Her artistic style is generally considered part of the aftermath of Rococo with elements of an adopted Neoclassical style. Her subject matter and color palette can be classified as Rococo, but her style is aligned with the emergence of Neoclassicism. Vigée Le Brun created a name for herself in Ancien Régime society by serving as the portrait painter to Marie Antoinette. She enjoyed the patronage of European aristocrats, actors, and writers, and was elected to art academies in ten cities.

Vigée Le Brun left a legacy of some 660 portraits and 200 landscapes. In addition to many works in private collections, her paintings are owned by major museums, such as the Louvre, Hermitage Museum, National Gallery in London, Metropolitan Museum of Art in New York, and many other collections in continental Europe and the United States.

Born in Paris on 16 April 1755, Élisabeth Louise Vigée was the daughter of a portraitist and fan painter, Louis Vigée, from whom she received her first instruction. Her mother, Jeanne (née Maissin) (1728–1800), was a hairdresser. In 1760, at the age of five, she entered a convent, where she remained until 1766. Her father died when she was twelve years old. In 1768, her mother married a wealthy jeweler, Jacques-François Le Sèvre, and shortly after, the family moved to the Rue Saint-Honoré, close to the Palais Royal. In her memoir, Vigée Le Brun directly stated her feelings about her step-father: "I hated this man; even more so since he made use of my father's personal possessions. He wore his clothes, just as they were, without altering them to fit his figure." During this period, Élisabeth benefited from the advice of Gabriel François Doyen, Jean-Baptiste Greuze, and Joseph Vernet, whose influence is evident in her portrait of her younger brother, Étienne Vigée (1773).

By the time she was in her early teens, Élisabeth was painting portraits professionally. After her studio was seized for her practicing without a license, she applied to the Académie de Saint-Luc, which unwittingly exhibited her works in their Salon. In 1774, she was made a member of the Académie. On 11 January 1776 she married Jean-Baptiste-Pierre Le Brun, a painter and art dealer. Vigée Le Brun began exhibiting her work at their home in Paris, the Hôtel de Lubert, and the Salons she held here supplied her with many new and important contacts. Her husband's great-great-uncle was Charles Le Brun, the first director of the French Academy under Louis XIV. Vigée Le Brun painted portraits of many of the nobility.

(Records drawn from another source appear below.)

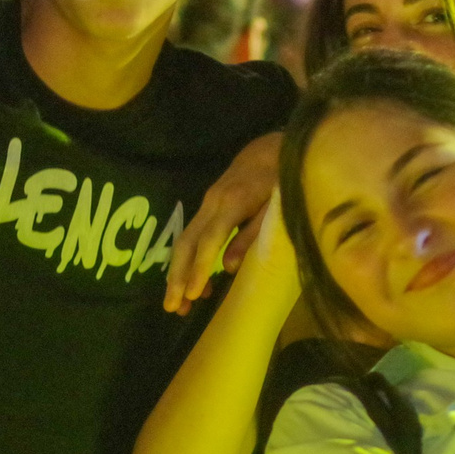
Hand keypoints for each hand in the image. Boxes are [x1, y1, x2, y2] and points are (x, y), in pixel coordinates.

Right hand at [166, 131, 283, 312]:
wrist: (274, 147)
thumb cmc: (283, 179)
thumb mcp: (277, 208)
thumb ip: (253, 236)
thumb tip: (229, 268)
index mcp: (232, 203)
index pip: (209, 241)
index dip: (200, 269)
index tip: (192, 294)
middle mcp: (213, 202)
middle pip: (187, 242)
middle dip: (177, 276)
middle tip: (172, 306)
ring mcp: (208, 202)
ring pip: (185, 239)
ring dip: (177, 272)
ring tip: (176, 303)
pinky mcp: (209, 205)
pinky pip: (193, 235)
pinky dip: (188, 260)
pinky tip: (194, 282)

On 12 February 1780, Vigée-Le Brun gave birth to a daughter, Jeanne Julie Louise, whom she called Julie and nicknamed "Brunette."

In 1781 she and her husband toured Flanders and the Netherlands, where seeing the works of the Flemish masters inspired her to try new techniques. Her Self-Portrait with Straw Hat (1782) was a "free imitation" of Peter Paul Rubens' La Chapeau de Paille (ca. 1622-25). Dutch and Flemish influences have also been noted in The Comte d'Espagnac (1786) and Madame Perregaux (1789).